With the loss of the duchies after the war in 1864, Denmark no longer had ports on Jutland's west coast, as they all fell to Prussia at the conclusion of the peace. From the Danish side, however, they did not want to use these now foreign ports, but wanted their own.

After thorough investigations, the choice fell on Esbjerg as the place where a new West Coast Harbor was to be built. Here it was quickly deep out from the shore, so there had to be minimal digging, which played a role at a time when the construction tools were shovel and shovel, wheelbarrow and horse-drawn carriage. In favor of the place also spoke that both Fanø and the peninsula Skallingen provided shelter for the violent North Sea, so the large sailing ships without motor power had calmer waters to maneuver in when they had to enter through the narrow lock gate to get into port.

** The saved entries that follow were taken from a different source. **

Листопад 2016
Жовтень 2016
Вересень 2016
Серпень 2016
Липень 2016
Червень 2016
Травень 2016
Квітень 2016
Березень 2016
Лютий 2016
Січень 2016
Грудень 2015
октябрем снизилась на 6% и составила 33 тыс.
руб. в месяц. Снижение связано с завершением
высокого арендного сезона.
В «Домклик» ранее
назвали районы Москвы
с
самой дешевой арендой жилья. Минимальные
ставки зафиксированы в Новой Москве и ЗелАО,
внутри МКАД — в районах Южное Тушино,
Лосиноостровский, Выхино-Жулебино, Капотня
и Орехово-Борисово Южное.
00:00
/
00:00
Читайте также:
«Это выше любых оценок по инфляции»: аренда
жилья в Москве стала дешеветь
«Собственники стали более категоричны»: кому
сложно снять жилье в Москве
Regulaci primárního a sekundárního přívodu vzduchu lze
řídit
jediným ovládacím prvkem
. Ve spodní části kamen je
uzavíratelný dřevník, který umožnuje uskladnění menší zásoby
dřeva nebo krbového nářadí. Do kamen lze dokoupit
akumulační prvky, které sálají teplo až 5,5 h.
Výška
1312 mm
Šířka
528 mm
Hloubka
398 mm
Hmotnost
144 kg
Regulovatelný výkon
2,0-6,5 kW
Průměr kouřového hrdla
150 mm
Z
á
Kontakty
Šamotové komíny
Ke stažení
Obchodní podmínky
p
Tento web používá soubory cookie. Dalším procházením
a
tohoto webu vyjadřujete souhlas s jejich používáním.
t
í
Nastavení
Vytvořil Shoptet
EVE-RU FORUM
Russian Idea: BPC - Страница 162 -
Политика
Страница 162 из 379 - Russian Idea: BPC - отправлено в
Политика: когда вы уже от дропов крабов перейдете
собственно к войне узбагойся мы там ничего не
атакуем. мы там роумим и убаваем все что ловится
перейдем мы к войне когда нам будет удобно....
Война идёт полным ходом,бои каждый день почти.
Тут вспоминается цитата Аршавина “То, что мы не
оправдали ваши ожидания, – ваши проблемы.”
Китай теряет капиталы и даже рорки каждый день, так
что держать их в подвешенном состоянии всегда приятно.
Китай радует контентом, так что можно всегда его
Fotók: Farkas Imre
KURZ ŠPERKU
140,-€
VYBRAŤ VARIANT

On 24 April 1868, the Riksdag passed the law on the construction of a port in Esbjerg, and on 17 November 1868, the Swiss engineer Carlé was awarded the contract and promised to have the project completed within three years. However, he was later put off the order, and by then the port was far from finished. On 15 August 1874, it opened for navigation, but was not completely completed until 1878. A total of 250 meters of quay were there from the beginning. 

The port was built for the sake of the Danish agricultural export of live cattle and pigs. No one thought about fishing, nor that there would be a town by the harbor. Any newcomers were expected to settle in Nordby on Fanø and then commute back and forth. However, snusfornuft made the newcomers buy a plot of land close to the harbor area and build small houses for housing. The sparse but still growing settlement provided fertile ground for a beginning trade with merchants, butchers and bakers, just as the first fishermen found their way to Dokhavnen's calm basin. An urban community began to grow up in the place where there should have been nothing but more than a harbor.

The further development of the Port of Esbjerg became the story of constant adaptation and adjustment. Not much turned out as intended. Exports of live cattle and pigs were affected by export duties in England and Germany in the late 1870s, which led Danish agriculture to shift production to processed animal products such as butter and bacon, which had been in great demand in the English market. Fortunately, these products from especially cooperative dairies and slaughterhouses could also be shipped from the Port of Esbjerg.

The new agriculture needed a lot of raw materials and auxiliaries, which could be imported via the Port of Esbjerg, just as the beginning industry required the import of raw materials from abroad. Fortunately, the port was also suitable for these tasks, and not least it had the advantage of being almost ice-free. More and more people moved to Esbjerg, which in 1899 got the blue stamp as a city by being elevated to a market town - the population had grown from 23 to 12.967 in 1899.

In the 1890s, fishing grew rapidly, and until approx. In 1970, the locomotive was acquired in the continued development and growth of the port and the city. In the late 1960s, the search for oil in the North Sea yielded results, and with the energy crisis in 1973, extraction became profitable. It swirled Esbjerg into an offshore adventure, which made the city Denmark's first and only offshore city, and within the last 20 years, the oil has been supplemented with wind energy, so today we talk about Esbjerg as an energy metropolis. Shipment of wind turbines affects not only the port area, but also the country roads around the city and port. And the place where the adventure began in 1868 with two farms, three houses and 23 inhabitants, today gives its name to a municipality that after the structural reform in 2007 has over 115.000 inhabitants. 

Niels Christensen Esbjerg was one of the two farmers who made good money selling land to port and town from 1868. If it were otherwise possible, it could be fun to invite him back and see what it had all developed into. Presumably, like Holberg's Jeppe in the baron's bed, he would pinch his arm and ask: "Am I dreaming or am I awake?".